◆ **SELECTION**

• • • • •

| HN Mirror

Y	Hacker News new \| ask \| show \| jobs


	by dom0 3302 days ago
	Most programming languages are context-sensitive [1] (at least with unbounded nesting), so parsing them correctly and efficiently is mathematically impossible. All practical implementations have to take shortcuts. [1] Mainly due to begin..end blocks, curly braces or indentation (as in Python)

2 comments

Edmond 3302 days ago

Are most programming languages really context-sensitive? or aren't they mostly context-free?

My days of fiddling with writing parsers are long ago (https://www.codeproject.com/Articles/7035/A-Java-Language-ID...) but if I remember correctly most languages aim for at most a LL(2) grammar, meaning they are designed so the parser doesn't have to peek more than two tokens ahead before being able to make a correct determination.

link

hornetblack 3301 days ago

C has some fun ones:

a * b;

Is either: a times b if a is a var, or declare a varible b with type a. If a is a typedef.

Also:

some_type b = {a, b, c, d};

Is only valid if some_type is an array or a struct. Which is possibly defined elsewhere in the source.

(I tend to see this syntax in some code bases (some_type) { a, b, c, d }, which is a bit better).

link

wtetzner 3302 days ago

Context free grammars are perfectly capable of expressing matched curly braces, even with unbounded nesting. Am I missing something?

• • • • •

◆ **MATERIAL PROVIDED**
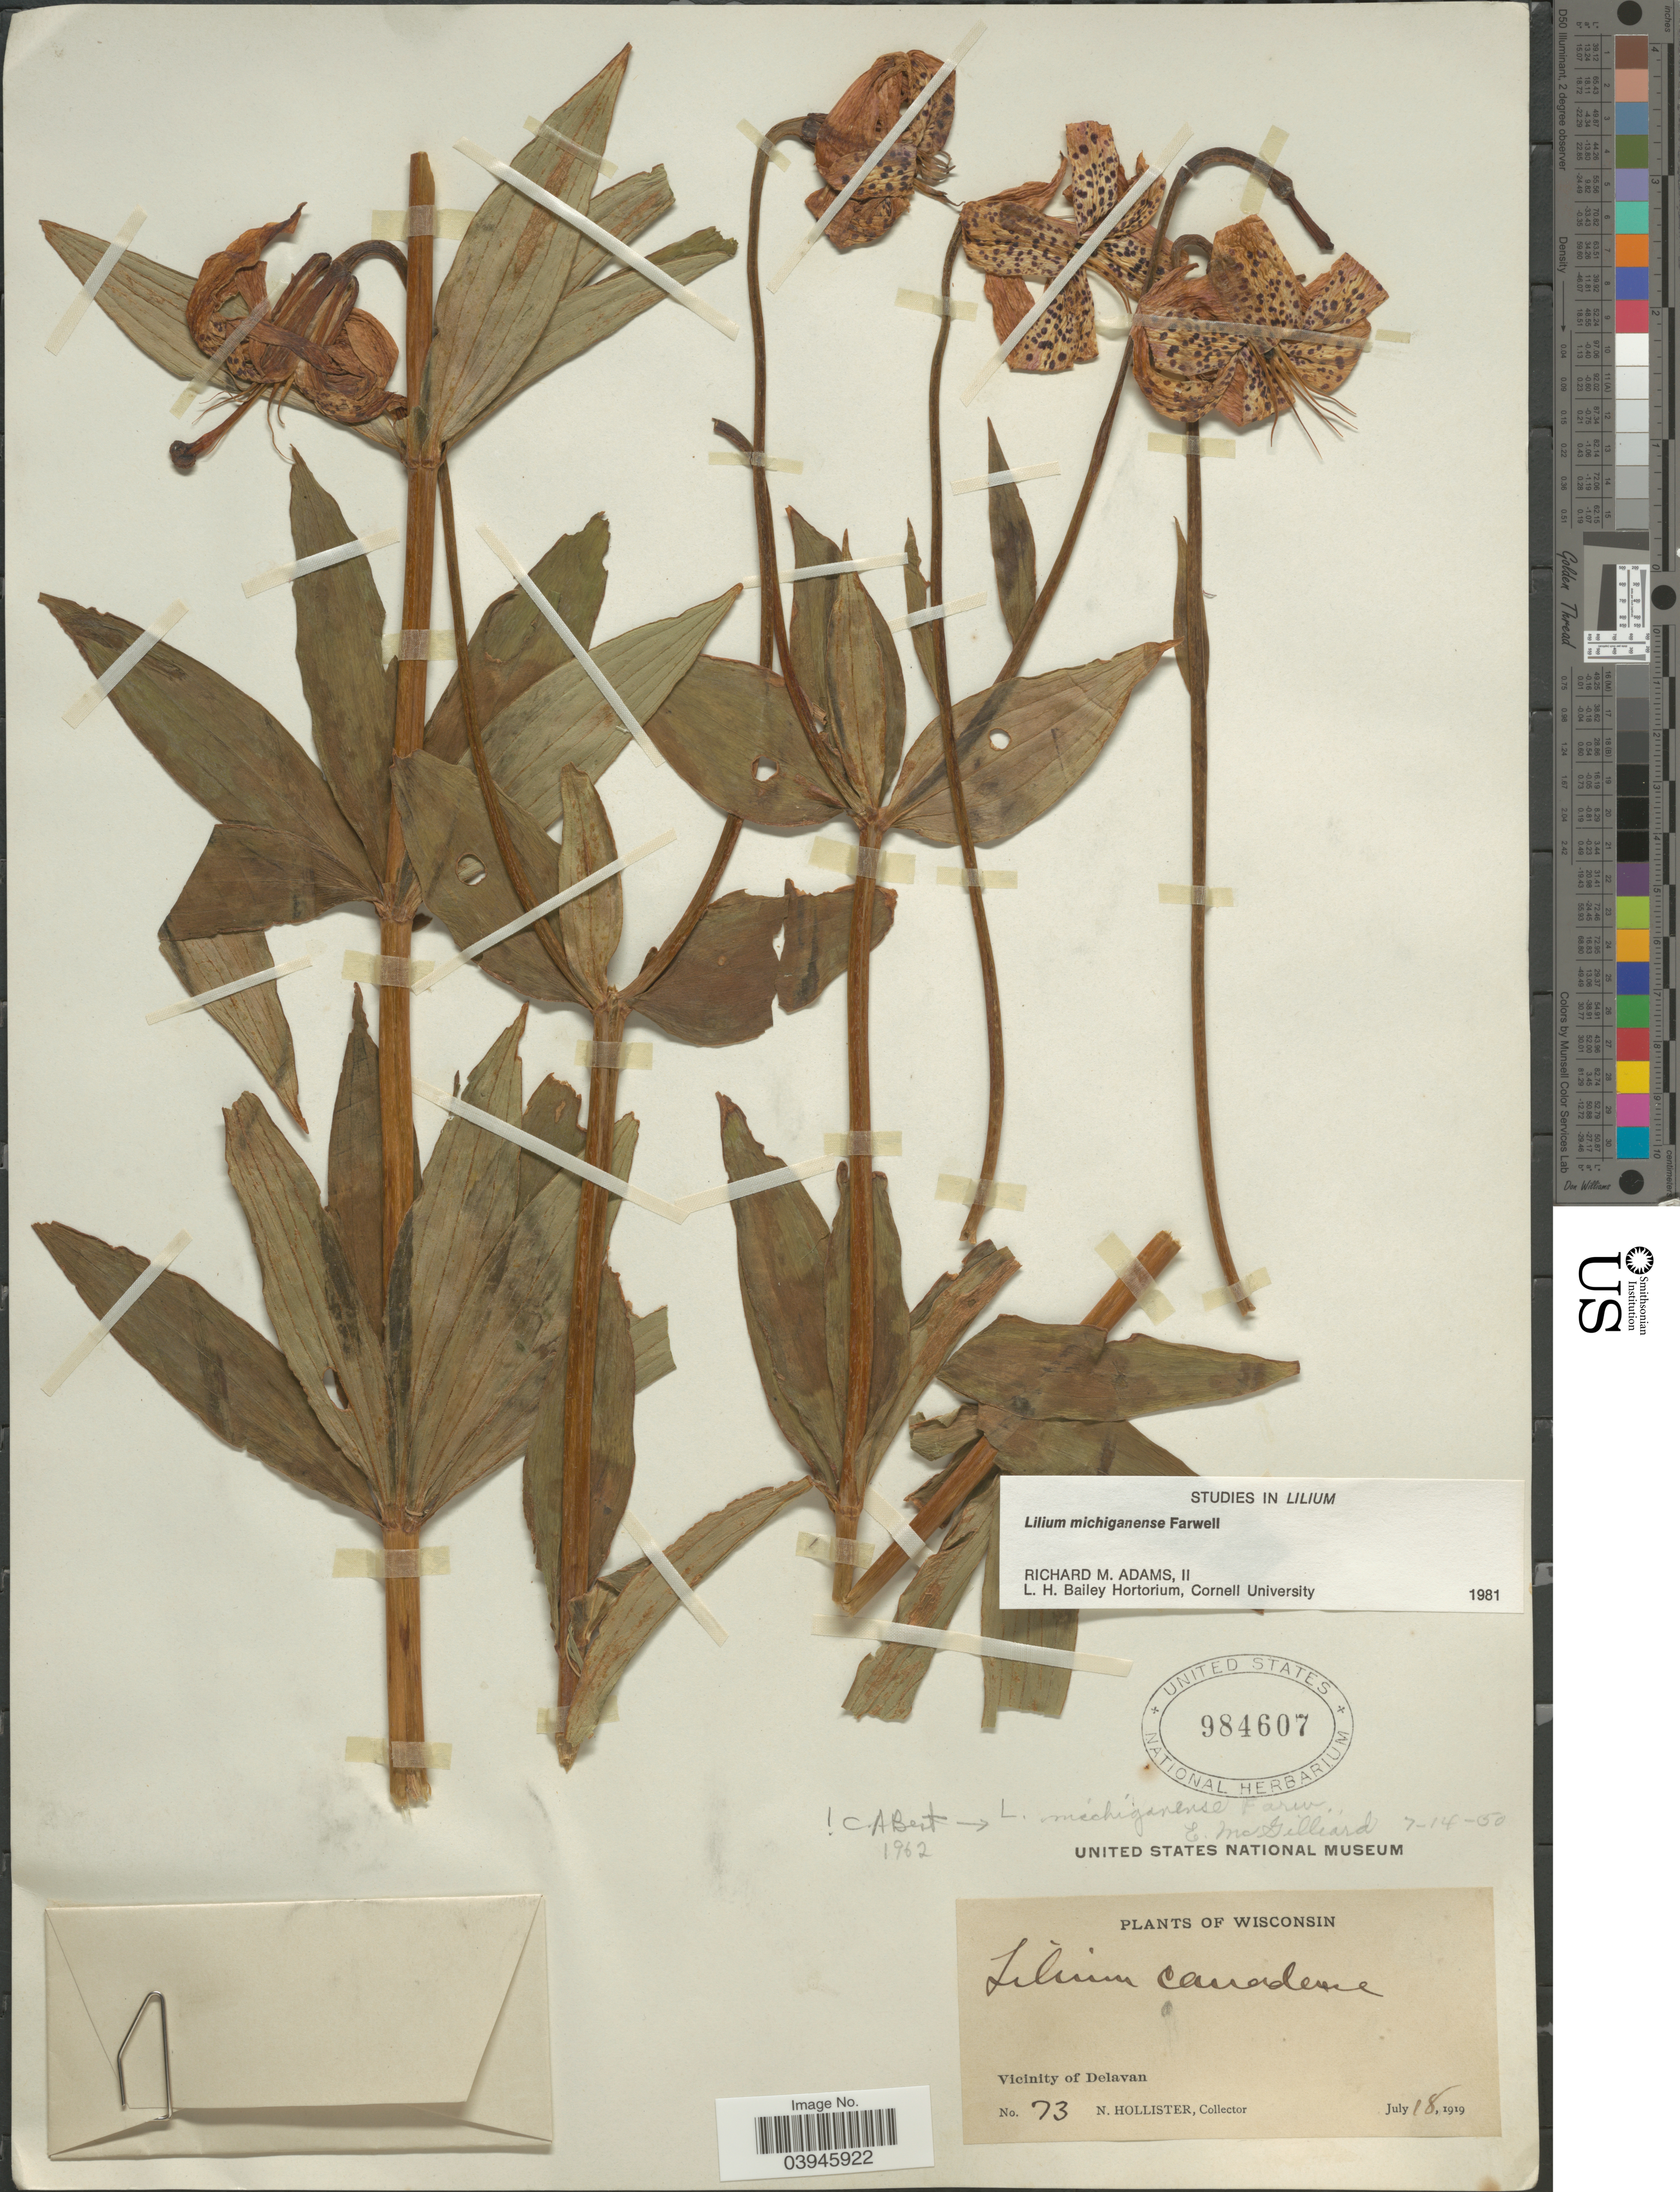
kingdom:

• • • • •

◆ **TASKS TO COMPLETE**
a) Reproduce the passage of the parsing thread that opens with the words containing "by dom0 3302" and closes with "they mostly context-free?".
b) Render this sentence from the parsing thread in Spanish: "Context free grammars are perfectly capable of expressing matched curly braces, even with unbounded nesting."
c) For each statement, decide whether the parsing thread supports it, and answer yes or no with the deciding words quoted. (i) A commenter recalls that most languages aim for at most an LL(2) grammar. (ii) The line "some_type b = {a, b, c, d};" is described as valid whatever type some_type is. (iii) The first post names indentation, as in Python, as one cause of context sensitivity.
Leave the listing aside; nothing here depends on it.

◆ **RESULTS IN ORDER**
a)
by dom0 3302 days ago
	Most programming languages are context-sensitive [1] (at least with unbounded nesting), so parsing them correctly and efficiently is mathematically impossible. All practical implementations have to take shortcuts. [1] Mainly due to begin..end blocks, curly braces or indentation (as in Python)

2 comments

Edmond 3302 days ago

Are most programming languages really context-sensitive? or aren't they mostly context-free?

b) Las gramáticas libres de contexto son perfectamente capaces de expresar llaves emparejadas, incluso con anidamiento ilimitado.

c)
(i) Yes: "most languages aim for at most a LL(2) grammar"
(ii) No: "Is only valid if some_type is an array or a struct."
(iii) Yes: "Mainly due to begin..end blocks, curly braces or indentation (as in Python)"